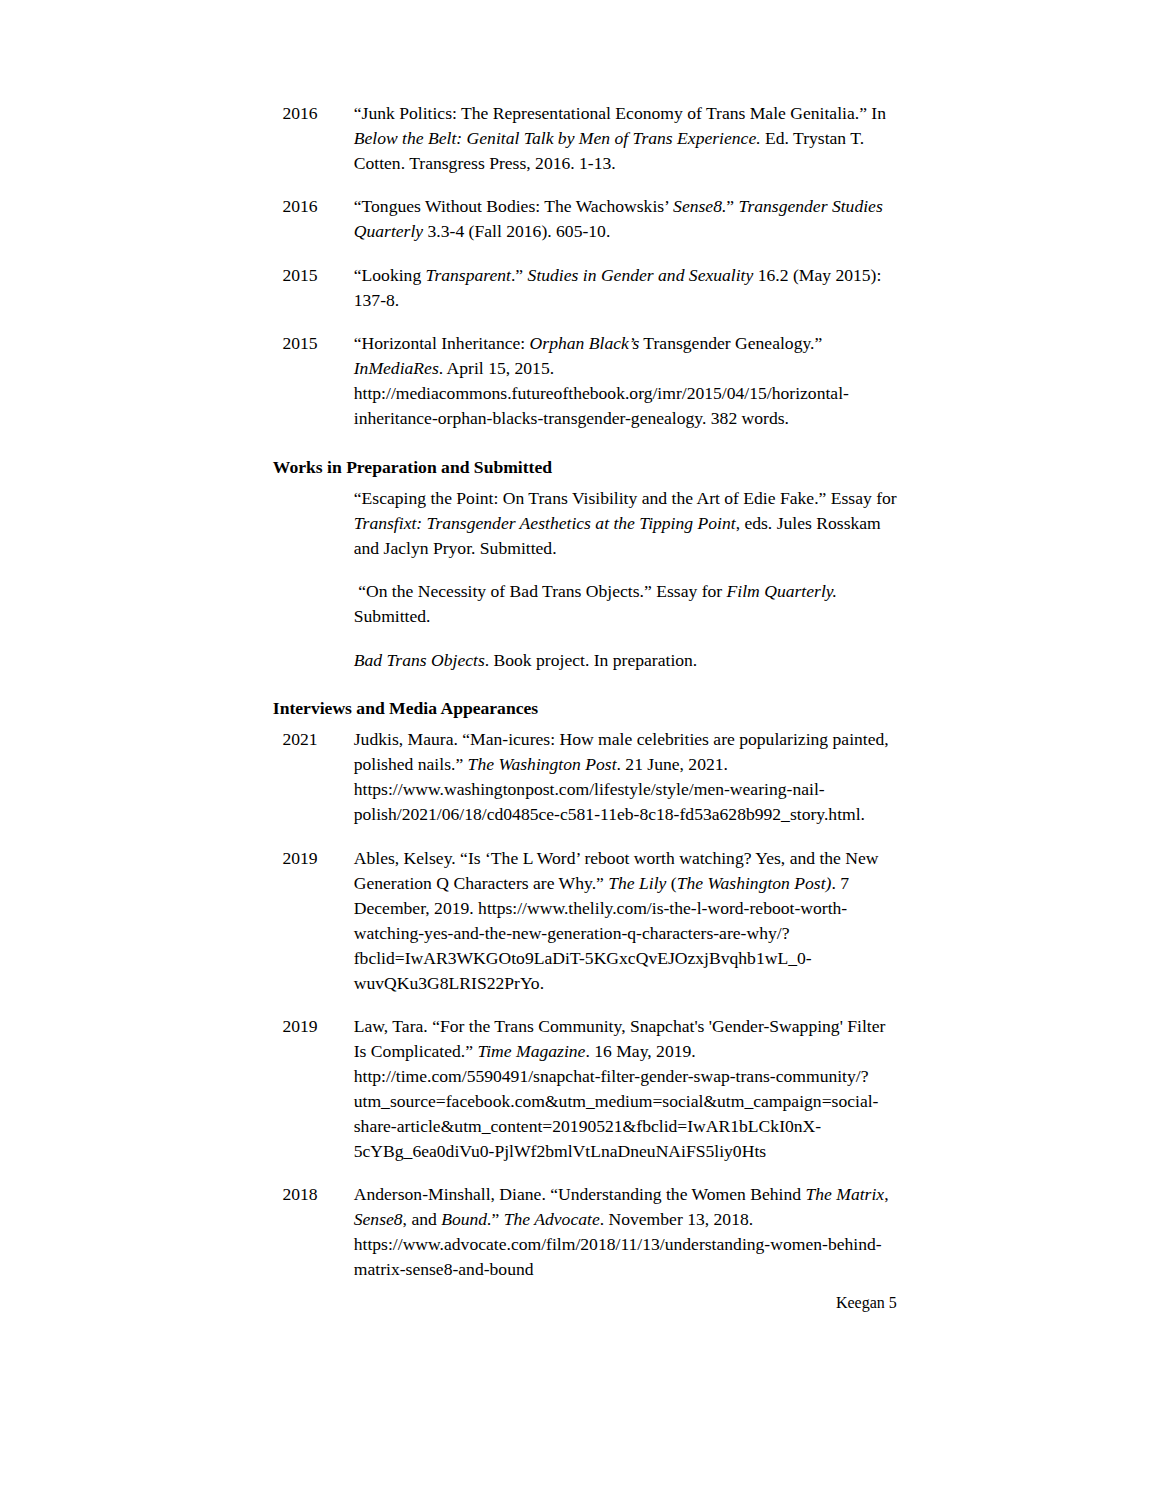2016
“Junk Politics: The Representational Economy of Trans Male Genitalia.” In Below the Belt: Genital Talk by Men of Trans Experience. Ed. Trystan T. Cotten. Transgress Press, 2016. 1-13.
2016
“Tongues Without Bodies: The Wachowskis’ Sense8.” Transgender Studies Quarterly 3.3-4 (Fall 2016). 605-10.
2015
“Looking Transparent.” Studies in Gender and Sexuality 16.2 (May 2015): 137-8.
2015
“Horizontal Inheritance: Orphan Black’s Transgender Genealogy.” InMediaRes. April 15, 2015. http://mediacommons.futureofthebook.org/imr/2015/04/15/horizontal-inheritance-orphan-blacks-transgender-genealogy. 382 words.
Works in Preparation and Submitted
“Escaping the Point: On Trans Visibility and the Art of Edie Fake.” Essay for Transfixt: Transgender Aesthetics at the Tipping Point, eds. Jules Rosskam and Jaclyn Pryor. Submitted.
“On the Necessity of Bad Trans Objects.” Essay for Film Quarterly. Submitted.
Bad Trans Objects. Book project. In preparation.
Interviews and Media Appearances
2021
Judkis, Maura. “Man-icures: How male celebrities are popularizing painted, polished nails.” The Washington Post. 21 June, 2021. https://www.washingtonpost.com/lifestyle/style/men-wearing-nail-polish/2021/06/18/cd0485ce-c581-11eb-8c18-fd53a628b992_story.html.
2019
Ables, Kelsey. “Is ‘The L Word’ reboot worth watching? Yes, and the New Generation Q Characters are Why.” The Lily (The Washington Post). 7 December, 2019. https://www.thelily.com/is-the-l-word-reboot-worth-watching-yes-and-the-new-generation-q-characters-are-why/?fbclid=IwAR3WKGOto9LaDiT-5KGxcQvEJOzxjBvqhb1wL_0-wuvQKu3G8LRIS22PrYo.
2019
Law, Tara. “For the Trans Community, Snapchat's 'Gender-Swapping' Filter Is Complicated.” Time Magazine. 16 May, 2019. http://time.com/5590491/snapchat-filter-gender-swap-trans-community/?utm_source=facebook.com&utm_medium=social&utm_campaign=social-share-article&utm_content=20190521&fbclid=IwAR1bLCkI0nX-5cYBg_6ea0diVu0-PjlWf2bmlVtLnaDneuNAiFS5liy0Hts
2018
Anderson-Minshall, Diane. “Understanding the Women Behind The Matrix, Sense8, and Bound.” The Advocate. November 13, 2018. https://www.advocate.com/film/2018/11/13/understanding-women-behind-matrix-sense8-and-bound
Keegan 5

**TASK ITEM:** Keep the pictures out while you retype all of the data above exactly as it appears.

**ANSWER SPACE:**
2016
“Junk Politics: The Representational Economy of Trans Male Genitalia.” In Below the Belt: Genital Talk by Men of Trans Experience. Ed. Trystan T. Cotten. Transgress Press, 2016. 1-13.
2016
“Tongues Without Bodies: The Wachowskis’ Sense8.” Transgender Studies Quarterly 3.3-4 (Fall 2016). 605-10.
2015
“Looking Transparent.” Studies in Gender and Sexuality 16.2 (May 2015): 137-8.
2015
“Horizontal Inheritance: Orphan Black’s Transgender Genealogy.” InMediaRes. April 15, 2015. http://mediacommons.futureofthebook.org/imr/2015/04/15/horizontal-inheritance-orphan-blacks-transgender-genealogy. 382 words.
Works in Preparation and Submitted
“Escaping the Point: On Trans Visibility and the Art of Edie Fake.” Essay for Transfixt: Transgender Aesthetics at the Tipping Point, eds. Jules Rosskam and Jaclyn Pryor. Submitted.
“On the Necessity of Bad Trans Objects.” Essay for Film Quarterly. Submitted.
Bad Trans Objects. Book project. In preparation.
Interviews and Media Appearances
2021
Judkis, Maura. “Man-icures: How male celebrities are popularizing painted, polished nails.” The Washington Post. 21 June, 2021. https://www.washingtonpost.com/lifestyle/style/men-wearing-nail-polish/2021/06/18/cd0485ce-c581-11eb-8c18-fd53a628b992_story.html.
2019
Ables, Kelsey. “Is ‘The L Word’ reboot worth watching? Yes, and the New Generation Q Characters are Why.” The Lily (The Washington Post). 7 December, 2019. https://www.thelily.com/is-the-l-word-reboot-worth-watching-yes-and-the-new-generation-q-characters-are-why/?fbclid=IwAR3WKGOto9LaDiT-5KGxcQvEJOzxjBvqhb1wL_0-wuvQKu3G8LRIS22PrYo.
2019
Law, Tara. “For the Trans Community, Snapchat's 'Gender-Swapping' Filter Is Complicated.” Time Magazine. 16 May, 2019. http://time.com/5590491/snapchat-filter-gender-swap-trans-community/?utm_source=facebook.com&utm_medium=social&utm_campaign=social-share-article&utm_content=20190521&fbclid=IwAR1bLCkI0nX-5cYBg_6ea0diVu0-PjlWf2bmlVtLnaDneuNAiFS5liy0Hts
2018
Anderson-Minshall, Diane. “Understanding the Women Behind The Matrix, Sense8, and Bound.” The Advocate. November 13, 2018. https://www.advocate.com/film/2018/11/13/understanding-women-behind-matrix-sense8-and-bound
Keegan 5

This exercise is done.